VI. Portfolio Management & Allocation
- Full Position: The speaker advocates for building a “full position” in a stock, but not exceeding a 10% allocation of the overall portfolio.
- Organic Growth: Allowing winning positions to grow organically without rebalancing to maintain a fixed allocation.
VII. Recent Examples: Alphabet (GOOGL) & ASML (ASML)
- Alphabet (GOOGL): Despite concerns about ChatGPT and potential government intervention, the speaker and his students held and added to their positions, recognizing the continued growth in Alphabet’s revenue, operating income, and cash flow. This resulted in a 194% gain.
- ASML (ASML): Similar to Alphabet, ASML experienced price declines due to negative sentiment and concerns about competition. However, the speaker maintained his position, citing the company’s strong fundamentals and ultimately realizing a 107% profit.

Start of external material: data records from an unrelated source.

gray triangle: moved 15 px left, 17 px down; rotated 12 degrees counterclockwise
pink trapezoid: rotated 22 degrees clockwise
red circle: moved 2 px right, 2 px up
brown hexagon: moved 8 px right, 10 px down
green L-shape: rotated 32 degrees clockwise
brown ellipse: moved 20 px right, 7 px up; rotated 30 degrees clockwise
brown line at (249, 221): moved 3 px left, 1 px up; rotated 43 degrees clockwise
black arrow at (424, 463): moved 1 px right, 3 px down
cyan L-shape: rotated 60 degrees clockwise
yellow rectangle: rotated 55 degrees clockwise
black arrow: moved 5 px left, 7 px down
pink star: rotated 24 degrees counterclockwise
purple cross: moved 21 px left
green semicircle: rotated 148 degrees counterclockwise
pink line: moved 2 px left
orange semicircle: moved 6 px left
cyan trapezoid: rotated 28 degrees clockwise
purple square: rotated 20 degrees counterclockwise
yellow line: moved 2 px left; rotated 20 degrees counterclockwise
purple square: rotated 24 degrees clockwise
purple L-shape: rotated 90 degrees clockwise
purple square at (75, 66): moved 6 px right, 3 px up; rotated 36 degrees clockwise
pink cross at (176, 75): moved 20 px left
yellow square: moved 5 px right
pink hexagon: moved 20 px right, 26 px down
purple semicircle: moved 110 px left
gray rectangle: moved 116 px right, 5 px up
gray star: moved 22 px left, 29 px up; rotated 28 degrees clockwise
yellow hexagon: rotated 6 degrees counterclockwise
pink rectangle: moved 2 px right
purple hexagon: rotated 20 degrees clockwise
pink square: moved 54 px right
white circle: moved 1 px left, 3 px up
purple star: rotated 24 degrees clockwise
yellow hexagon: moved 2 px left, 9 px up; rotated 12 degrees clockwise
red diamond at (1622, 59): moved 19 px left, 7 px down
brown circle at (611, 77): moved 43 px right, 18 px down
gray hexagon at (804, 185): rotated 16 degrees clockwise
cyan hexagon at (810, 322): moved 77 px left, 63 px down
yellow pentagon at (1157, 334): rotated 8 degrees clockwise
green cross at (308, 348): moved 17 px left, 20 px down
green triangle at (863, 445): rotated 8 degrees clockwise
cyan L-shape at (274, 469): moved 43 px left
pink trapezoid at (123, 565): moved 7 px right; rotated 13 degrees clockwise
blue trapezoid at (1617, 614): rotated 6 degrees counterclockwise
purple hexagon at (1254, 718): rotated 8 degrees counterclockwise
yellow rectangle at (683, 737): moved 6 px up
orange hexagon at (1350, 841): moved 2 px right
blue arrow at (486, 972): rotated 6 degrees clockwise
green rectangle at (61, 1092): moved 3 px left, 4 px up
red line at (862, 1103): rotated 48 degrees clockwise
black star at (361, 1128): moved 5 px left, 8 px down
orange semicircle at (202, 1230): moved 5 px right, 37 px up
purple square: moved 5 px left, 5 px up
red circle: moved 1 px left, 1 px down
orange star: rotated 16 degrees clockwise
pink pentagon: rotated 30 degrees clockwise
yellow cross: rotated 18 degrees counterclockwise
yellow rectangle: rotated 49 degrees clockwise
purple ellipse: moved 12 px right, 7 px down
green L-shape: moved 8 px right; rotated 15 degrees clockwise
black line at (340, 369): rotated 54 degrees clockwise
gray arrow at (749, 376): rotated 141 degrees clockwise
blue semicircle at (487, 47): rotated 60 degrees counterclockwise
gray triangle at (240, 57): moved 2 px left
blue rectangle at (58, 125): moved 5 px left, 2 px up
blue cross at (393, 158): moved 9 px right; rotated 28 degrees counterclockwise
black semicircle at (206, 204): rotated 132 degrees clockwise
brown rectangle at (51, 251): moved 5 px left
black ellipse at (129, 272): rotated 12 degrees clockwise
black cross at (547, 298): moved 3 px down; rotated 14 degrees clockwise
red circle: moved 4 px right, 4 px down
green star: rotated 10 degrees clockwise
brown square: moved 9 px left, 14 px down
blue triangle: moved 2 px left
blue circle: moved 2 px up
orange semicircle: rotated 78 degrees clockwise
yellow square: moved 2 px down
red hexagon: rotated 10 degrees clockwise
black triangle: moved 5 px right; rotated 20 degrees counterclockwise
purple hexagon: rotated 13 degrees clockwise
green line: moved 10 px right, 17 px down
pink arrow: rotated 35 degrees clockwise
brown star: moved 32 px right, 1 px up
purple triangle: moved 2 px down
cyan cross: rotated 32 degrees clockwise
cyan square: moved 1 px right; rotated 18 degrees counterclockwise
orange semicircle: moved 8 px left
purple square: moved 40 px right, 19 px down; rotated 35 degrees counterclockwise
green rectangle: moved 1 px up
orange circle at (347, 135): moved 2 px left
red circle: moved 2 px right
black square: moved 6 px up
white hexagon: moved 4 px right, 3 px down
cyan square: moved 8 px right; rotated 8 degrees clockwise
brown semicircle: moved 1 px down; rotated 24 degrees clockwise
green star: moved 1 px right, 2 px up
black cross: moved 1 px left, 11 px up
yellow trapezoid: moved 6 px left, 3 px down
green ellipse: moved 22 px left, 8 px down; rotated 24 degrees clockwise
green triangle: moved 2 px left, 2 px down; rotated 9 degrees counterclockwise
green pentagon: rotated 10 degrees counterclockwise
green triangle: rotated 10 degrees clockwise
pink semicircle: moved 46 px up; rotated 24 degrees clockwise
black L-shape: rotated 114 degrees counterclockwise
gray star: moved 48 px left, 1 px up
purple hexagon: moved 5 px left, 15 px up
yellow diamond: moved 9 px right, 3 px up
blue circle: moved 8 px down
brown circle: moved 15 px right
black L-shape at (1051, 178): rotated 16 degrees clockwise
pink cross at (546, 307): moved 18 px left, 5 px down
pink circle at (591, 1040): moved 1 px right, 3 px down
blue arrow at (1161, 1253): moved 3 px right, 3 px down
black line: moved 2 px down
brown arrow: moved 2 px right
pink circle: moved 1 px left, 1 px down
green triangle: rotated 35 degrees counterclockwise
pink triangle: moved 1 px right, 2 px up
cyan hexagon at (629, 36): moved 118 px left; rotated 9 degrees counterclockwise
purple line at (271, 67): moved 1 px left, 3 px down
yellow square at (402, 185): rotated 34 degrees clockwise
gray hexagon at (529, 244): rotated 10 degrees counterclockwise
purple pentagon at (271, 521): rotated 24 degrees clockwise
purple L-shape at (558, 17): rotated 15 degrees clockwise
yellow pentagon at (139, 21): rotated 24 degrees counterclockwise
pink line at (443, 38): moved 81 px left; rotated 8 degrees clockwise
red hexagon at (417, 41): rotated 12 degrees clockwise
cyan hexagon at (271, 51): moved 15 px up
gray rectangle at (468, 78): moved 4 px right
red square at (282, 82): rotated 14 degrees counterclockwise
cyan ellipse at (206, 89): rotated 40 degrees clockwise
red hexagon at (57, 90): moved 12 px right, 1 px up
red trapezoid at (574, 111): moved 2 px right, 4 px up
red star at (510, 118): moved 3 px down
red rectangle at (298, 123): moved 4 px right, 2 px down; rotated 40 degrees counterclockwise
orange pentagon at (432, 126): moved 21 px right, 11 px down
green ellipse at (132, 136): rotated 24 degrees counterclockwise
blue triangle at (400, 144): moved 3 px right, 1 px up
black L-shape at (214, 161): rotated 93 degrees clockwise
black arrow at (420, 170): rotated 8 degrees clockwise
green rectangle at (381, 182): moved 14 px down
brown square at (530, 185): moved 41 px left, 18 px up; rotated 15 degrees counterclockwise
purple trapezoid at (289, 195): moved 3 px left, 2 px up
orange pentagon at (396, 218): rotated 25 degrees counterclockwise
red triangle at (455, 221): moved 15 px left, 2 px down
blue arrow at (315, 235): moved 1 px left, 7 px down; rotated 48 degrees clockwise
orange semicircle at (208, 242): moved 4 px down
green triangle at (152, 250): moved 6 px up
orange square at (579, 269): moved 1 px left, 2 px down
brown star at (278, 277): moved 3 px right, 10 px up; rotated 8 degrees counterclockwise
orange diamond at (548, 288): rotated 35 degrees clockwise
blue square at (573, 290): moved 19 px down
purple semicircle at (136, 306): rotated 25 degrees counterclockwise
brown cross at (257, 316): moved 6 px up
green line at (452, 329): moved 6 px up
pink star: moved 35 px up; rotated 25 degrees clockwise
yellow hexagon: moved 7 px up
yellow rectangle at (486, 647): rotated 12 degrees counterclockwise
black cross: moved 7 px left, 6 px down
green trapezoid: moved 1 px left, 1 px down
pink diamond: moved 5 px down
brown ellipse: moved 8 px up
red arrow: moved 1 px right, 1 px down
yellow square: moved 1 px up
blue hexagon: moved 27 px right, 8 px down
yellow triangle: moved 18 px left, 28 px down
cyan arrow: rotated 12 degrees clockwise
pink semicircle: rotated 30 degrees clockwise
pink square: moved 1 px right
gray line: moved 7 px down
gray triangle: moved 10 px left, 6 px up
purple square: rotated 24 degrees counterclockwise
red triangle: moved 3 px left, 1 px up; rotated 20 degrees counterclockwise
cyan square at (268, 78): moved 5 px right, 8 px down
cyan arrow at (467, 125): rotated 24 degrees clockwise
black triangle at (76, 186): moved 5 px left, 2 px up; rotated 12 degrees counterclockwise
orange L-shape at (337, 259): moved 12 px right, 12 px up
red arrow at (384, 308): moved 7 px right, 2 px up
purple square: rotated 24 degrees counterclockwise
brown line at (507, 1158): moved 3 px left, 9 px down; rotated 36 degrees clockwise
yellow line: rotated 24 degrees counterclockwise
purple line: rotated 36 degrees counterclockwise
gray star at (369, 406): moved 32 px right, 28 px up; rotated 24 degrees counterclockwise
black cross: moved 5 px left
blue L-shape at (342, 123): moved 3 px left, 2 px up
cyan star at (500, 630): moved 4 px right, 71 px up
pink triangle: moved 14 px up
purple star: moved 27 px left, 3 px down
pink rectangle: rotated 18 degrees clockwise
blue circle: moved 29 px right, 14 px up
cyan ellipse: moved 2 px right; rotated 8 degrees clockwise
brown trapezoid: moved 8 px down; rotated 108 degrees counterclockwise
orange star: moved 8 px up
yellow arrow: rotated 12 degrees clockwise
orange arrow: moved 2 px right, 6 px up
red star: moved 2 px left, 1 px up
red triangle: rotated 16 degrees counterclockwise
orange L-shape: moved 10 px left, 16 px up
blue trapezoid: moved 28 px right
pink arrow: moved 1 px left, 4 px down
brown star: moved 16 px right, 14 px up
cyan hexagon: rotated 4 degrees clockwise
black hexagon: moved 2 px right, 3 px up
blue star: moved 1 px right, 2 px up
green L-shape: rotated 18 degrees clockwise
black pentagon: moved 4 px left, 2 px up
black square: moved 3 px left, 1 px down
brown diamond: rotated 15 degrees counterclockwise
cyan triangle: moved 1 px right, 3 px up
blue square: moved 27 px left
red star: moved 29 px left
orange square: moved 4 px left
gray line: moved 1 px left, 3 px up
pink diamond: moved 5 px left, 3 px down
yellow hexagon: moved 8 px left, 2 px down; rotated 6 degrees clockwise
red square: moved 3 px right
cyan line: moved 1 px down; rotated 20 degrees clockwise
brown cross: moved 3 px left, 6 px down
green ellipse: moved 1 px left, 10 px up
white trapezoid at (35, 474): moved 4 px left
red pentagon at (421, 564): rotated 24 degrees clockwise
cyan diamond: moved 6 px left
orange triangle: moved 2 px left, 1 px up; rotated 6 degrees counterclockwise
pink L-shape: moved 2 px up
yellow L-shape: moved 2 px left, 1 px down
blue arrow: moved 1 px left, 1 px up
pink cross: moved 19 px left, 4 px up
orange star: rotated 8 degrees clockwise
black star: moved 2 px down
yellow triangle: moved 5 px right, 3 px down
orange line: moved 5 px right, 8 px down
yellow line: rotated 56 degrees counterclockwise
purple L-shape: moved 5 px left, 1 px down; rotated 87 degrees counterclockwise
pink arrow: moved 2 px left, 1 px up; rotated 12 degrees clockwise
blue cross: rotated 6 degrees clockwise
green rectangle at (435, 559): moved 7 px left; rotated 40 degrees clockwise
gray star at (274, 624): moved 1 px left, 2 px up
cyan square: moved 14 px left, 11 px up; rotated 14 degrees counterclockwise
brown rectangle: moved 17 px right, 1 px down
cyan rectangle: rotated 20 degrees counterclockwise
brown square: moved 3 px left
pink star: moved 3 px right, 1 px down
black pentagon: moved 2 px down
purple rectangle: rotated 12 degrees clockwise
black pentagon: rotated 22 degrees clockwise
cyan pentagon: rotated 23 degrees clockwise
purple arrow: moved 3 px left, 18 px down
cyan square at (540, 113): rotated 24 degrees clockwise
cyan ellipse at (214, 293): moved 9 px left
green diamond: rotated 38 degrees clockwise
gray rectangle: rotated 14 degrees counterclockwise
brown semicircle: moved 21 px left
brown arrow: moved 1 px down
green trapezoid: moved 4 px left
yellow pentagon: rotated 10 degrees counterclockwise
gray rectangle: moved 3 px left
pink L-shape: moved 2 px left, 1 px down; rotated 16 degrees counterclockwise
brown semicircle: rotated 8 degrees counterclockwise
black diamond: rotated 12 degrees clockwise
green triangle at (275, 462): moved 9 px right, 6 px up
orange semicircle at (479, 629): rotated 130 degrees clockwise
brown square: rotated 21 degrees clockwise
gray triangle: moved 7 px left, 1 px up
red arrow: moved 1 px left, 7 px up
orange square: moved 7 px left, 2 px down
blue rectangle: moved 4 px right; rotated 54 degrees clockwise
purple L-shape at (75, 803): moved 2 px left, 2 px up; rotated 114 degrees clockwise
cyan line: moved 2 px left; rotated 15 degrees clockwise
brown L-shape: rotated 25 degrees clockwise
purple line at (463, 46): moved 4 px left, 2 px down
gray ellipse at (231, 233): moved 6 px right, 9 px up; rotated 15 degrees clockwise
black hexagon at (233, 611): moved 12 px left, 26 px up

VIII. Conclusion & Key Takeaway
The speaker reiterates the importance of a disciplined approach to investing and trading, emphasizing the need for predefined plans, a clear understanding of risk, and a focus on long-term fundamentals. He concludes by encouraging viewers to subscribe to his channel, explore his online courses, and join his Wealth Academy program. The core message is that consistent profitability comes from making larger gains than losses, achieved through a combination of patience, research, and emotional control.